*** WORKING DATA ***
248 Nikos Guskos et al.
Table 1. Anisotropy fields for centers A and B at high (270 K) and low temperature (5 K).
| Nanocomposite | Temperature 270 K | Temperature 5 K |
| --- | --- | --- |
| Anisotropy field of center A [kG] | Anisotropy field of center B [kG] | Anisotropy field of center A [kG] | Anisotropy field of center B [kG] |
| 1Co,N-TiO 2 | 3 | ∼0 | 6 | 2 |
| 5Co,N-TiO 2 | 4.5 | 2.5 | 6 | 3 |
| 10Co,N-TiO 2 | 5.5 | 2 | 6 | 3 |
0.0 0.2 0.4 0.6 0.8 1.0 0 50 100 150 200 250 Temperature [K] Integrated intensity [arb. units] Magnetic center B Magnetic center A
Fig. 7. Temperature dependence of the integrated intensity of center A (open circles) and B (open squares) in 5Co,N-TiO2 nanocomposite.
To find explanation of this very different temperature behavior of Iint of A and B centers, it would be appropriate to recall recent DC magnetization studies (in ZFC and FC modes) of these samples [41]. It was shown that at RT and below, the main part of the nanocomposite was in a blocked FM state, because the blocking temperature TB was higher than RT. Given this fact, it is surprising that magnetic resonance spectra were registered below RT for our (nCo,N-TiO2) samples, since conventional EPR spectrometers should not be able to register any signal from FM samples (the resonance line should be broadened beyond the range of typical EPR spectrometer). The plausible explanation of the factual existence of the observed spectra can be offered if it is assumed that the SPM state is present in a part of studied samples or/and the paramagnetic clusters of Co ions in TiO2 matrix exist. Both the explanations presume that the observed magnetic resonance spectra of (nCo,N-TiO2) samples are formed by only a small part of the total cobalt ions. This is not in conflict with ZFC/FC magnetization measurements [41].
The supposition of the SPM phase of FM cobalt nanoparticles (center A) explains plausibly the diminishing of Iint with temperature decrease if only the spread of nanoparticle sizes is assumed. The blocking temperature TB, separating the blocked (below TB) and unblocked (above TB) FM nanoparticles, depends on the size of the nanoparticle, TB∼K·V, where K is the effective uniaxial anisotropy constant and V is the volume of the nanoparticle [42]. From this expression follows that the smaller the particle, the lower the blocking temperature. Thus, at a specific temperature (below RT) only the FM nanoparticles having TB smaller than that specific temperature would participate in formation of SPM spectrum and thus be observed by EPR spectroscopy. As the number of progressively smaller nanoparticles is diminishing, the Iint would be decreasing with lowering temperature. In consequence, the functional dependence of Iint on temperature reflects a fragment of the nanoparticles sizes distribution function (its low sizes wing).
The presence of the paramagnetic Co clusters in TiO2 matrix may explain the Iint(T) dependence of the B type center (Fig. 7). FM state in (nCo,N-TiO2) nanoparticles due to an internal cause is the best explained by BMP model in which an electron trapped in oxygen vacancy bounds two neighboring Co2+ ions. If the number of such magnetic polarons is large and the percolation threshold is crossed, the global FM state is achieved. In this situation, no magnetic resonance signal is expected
*** End of WORKING DATA ***
WORK INSTRUCTIONS >>
Above this instruction are the records; retype exactly the lines from the one containing "1Co,N-TiO 2 |" up to and including the one containing "0.0 0.2 0.4".

ANSWER SECTION >>
| 1Co,N-TiO 2 | 3 | ∼0 | 6 | 2 |
| 5Co,N-TiO 2 | 4.5 | 2.5 | 6 | 3 |
| 10Co,N-TiO 2 | 5.5 | 2 | 6 | 3 |
0.0 0.2 0.4 0.6 0.8 1.0 0 50 100 150 200 250 Temperature [K] Integrated intensity [arb. units] Magnetic center B Magnetic center A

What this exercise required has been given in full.